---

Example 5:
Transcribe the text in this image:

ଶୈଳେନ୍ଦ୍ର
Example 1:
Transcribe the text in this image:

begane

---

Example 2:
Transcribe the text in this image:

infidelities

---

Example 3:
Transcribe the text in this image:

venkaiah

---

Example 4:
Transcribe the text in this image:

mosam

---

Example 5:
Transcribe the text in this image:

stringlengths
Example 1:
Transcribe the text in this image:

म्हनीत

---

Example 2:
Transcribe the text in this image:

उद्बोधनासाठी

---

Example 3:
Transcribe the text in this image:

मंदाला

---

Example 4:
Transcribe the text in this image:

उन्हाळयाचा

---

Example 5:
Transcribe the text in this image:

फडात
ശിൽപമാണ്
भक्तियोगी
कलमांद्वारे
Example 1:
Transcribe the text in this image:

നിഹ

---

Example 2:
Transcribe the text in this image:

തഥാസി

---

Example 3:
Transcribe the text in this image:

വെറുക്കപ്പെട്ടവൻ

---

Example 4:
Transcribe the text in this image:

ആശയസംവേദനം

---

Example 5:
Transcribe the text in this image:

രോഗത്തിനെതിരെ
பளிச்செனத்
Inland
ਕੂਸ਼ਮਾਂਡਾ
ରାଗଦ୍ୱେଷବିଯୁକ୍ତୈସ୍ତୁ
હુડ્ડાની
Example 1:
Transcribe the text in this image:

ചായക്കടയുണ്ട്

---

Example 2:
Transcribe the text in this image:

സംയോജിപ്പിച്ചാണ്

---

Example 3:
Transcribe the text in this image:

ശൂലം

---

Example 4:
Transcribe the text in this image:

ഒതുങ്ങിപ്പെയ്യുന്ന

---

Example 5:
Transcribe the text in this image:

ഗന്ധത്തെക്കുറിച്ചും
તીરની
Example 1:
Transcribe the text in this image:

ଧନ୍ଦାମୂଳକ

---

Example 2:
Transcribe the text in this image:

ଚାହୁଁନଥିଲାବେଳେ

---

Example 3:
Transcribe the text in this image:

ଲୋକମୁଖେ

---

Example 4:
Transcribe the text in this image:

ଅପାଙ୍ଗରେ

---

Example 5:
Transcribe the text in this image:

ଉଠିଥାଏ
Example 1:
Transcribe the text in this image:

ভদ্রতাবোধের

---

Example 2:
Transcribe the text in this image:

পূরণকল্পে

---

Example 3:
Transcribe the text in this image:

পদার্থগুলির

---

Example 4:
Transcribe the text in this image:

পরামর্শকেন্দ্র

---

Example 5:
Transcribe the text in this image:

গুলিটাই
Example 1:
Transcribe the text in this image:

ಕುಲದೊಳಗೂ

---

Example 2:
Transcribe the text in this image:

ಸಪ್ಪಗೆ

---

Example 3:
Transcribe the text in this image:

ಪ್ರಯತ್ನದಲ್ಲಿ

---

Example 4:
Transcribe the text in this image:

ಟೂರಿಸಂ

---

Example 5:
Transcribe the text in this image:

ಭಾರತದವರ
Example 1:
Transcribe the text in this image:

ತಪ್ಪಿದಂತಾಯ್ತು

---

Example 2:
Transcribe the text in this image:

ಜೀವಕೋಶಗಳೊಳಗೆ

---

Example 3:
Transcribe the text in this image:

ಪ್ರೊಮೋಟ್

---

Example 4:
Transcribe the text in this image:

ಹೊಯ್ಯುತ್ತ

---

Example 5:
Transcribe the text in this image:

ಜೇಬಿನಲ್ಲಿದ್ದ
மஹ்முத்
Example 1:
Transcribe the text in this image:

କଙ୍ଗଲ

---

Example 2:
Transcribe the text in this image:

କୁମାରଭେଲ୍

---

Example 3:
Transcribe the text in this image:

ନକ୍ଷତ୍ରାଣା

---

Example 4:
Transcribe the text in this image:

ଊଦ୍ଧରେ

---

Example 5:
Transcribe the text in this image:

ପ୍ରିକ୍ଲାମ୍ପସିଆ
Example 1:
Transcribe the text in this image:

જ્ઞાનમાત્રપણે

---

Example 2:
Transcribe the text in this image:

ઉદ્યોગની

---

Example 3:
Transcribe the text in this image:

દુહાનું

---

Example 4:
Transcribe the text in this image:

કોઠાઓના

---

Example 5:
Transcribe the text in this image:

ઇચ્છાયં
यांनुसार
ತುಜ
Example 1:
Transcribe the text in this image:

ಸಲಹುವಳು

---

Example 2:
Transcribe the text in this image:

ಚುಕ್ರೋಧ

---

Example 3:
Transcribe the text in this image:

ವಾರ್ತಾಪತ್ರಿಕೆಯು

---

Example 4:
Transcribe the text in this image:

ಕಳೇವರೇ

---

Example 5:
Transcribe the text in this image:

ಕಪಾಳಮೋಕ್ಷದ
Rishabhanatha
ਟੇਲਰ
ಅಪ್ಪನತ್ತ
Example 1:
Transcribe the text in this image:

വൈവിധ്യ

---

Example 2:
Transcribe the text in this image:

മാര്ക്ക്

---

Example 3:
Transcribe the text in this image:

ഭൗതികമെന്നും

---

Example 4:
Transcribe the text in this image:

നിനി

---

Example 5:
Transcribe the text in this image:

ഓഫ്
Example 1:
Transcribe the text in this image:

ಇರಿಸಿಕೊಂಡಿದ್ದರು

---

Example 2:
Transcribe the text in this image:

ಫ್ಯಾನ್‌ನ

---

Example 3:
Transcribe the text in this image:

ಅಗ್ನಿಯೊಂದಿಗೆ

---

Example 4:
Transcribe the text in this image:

_TO DO_: Keeping every word as it is, repeat all of the records.

_WRITTEN REPLY_:
---

Example 5:
Transcribe the text in this image:

ଶୈଳେନ୍ଦ୍ର
Example 1:
Transcribe the text in this image:

begane

---

Example 2:
Transcribe the text in this image:

infidelities

---

Example 3:
Transcribe the text in this image:

venkaiah

---

Example 4:
Transcribe the text in this image:

mosam

---

Example 5:
Transcribe the text in this image:

stringlengths
Example 1:
Transcribe the text in this image:

म्हनीत

---

Example 2:
Transcribe the text in this image:

उद्बोधनासाठी

---

Example 3:
Transcribe the text in this image:

मंदाला

---

Example 4:
Transcribe the text in this image:

उन्हाळयाचा

---

Example 5:
Transcribe the text in this image:

फडात
ശിൽപമാണ്
भक्तियोगी
कलमांद्वारे
Example 1:
Transcribe the text in this image:

നിഹ

---

Example 2:
Transcribe the text in this image:

തഥാസി

---

Example 3:
Transcribe the text in this image:

വെറുക്കപ്പെട്ടവൻ

---

Example 4:
Transcribe the text in this image:

ആശയസംവേദനം

---

Example 5:
Transcribe the text in this image:

രോഗത്തിനെതിരെ
பளிச்செனத்
Inland
ਕੂਸ਼ਮਾਂਡਾ
ରାଗଦ୍ୱେଷବିଯୁକ୍ତୈସ୍ତୁ
હુડ્ડાની
Example 1:
Transcribe the text in this image:

ചായക്കടയുണ്ട്

---

Example 2:
Transcribe the text in this image:

സംയോജിപ്പിച്ചാണ്

---

Example 3:
Transcribe the text in this image:

ശൂലം

---

Example 4:
Transcribe the text in this image:

ഒതുങ്ങിപ്പെയ്യുന്ന

---

Example 5:
Transcribe the text in this image:

ഗന്ധത്തെക്കുറിച്ചും
તીરની
Example 1:
Transcribe the text in this image:

ଧନ୍ଦାମୂଳକ

---

Example 2:
Transcribe the text in this image:

ଚାହୁଁନଥିଲାବେଳେ

---

Example 3:
Transcribe the text in this image:

ଲୋକମୁଖେ

---

Example 4:
Transcribe the text in this image:

ଅପାଙ୍ଗରେ

---

Example 5:
Transcribe the text in this image:

ଉଠିଥାଏ
Example 1:
Transcribe the text in this image:

ভদ্রতাবোধের

---

Example 2:
Transcribe the text in this image:

পূরণকল্পে

---

Example 3:
Transcribe the text in this image:

পদার্থগুলির

---

Example 4:
Transcribe the text in this image:

পরামর্শকেন্দ্র

---

Example 5:
Transcribe the text in this image:

গুলিটাই
Example 1:
Transcribe the text in this image:

ಕುಲದೊಳಗೂ

---

Example 2:
Transcribe the text in this image:

ಸಪ್ಪಗೆ

---

Example 3:
Transcribe the text in this image:

ಪ್ರಯತ್ನದಲ್ಲಿ

---

Example 4:
Transcribe the text in this image:

ಟೂರಿಸಂ

---

Example 5:
Transcribe the text in this image:

ಭಾರತದವರ
Example 1:
Transcribe the text in this image:

ತಪ್ಪಿದಂತಾಯ್ತು

---

Example 2:
Transcribe the text in this image:

ಜೀವಕೋಶಗಳೊಳಗೆ

---

Example 3:
Transcribe the text in this image:

ಪ್ರೊಮೋಟ್

---

Example 4:
Transcribe the text in this image:

ಹೊಯ್ಯುತ್ತ

---

Example 5:
Transcribe the text in this image:

ಜೇಬಿನಲ್ಲಿದ್ದ
மஹ்முத்
Example 1:
Transcribe the text in this image:

କଙ୍ଗଲ

---

Example 2:
Transcribe the text in this image:

କୁମାରଭେଲ୍

---

Example 3:
Transcribe the text in this image:

ନକ୍ଷତ୍ରାଣା

---

Example 4:
Transcribe the text in this image:

ଊଦ୍ଧରେ

---

Example 5:
Transcribe the text in this image:

ପ୍ରିକ୍ଲାମ୍ପସିଆ
Example 1:
Transcribe the text in this image:

જ્ઞાનમાત્રપણે

---

Example 2:
Transcribe the text in this image:

ઉદ્યોગની

---

Example 3:
Transcribe the text in this image:

દુહાનું

---

Example 4:
Transcribe the text in this image:

કોઠાઓના

---

Example 5:
Transcribe the text in this image:

ઇચ્છાયં
यांनुसार
ತುಜ
Example 1:
Transcribe the text in this image:

ಸಲಹುವಳು

---

Example 2:
Transcribe the text in this image:

ಚುಕ್ರೋಧ

---

Example 3:
Transcribe the text in this image:

ವಾರ್ತಾಪತ್ರಿಕೆಯು

---

Example 4:
Transcribe the text in this image:

ಕಳೇವರೇ

---

Example 5:
Transcribe the text in this image:

ಕಪಾಳಮೋಕ್ಷದ
Rishabhanatha
ਟੇਲਰ
ಅಪ್ಪನತ್ತ
Example 1:
Transcribe the text in this image:

വൈവിധ്യ

---

Example 2:
Transcribe the text in this image:

മാര്ക്ക്

---

Example 3:
Transcribe the text in this image:

ഭൗതികമെന്നും

---

Example 4:
Transcribe the text in this image:

നിനി

---

Example 5:
Transcribe the text in this image:

ഓഫ്
Example 1:
Transcribe the text in this image:

ಇರಿಸಿಕೊಂಡಿದ್ದರು

---

Example 2:
Transcribe the text in this image:

ಫ್ಯಾನ್‌ನ

---

Example 3:
Transcribe the text in this image:

ಅಗ್ನಿಯೊಂದಿಗೆ

---

Example 4:
Transcribe the text in this image:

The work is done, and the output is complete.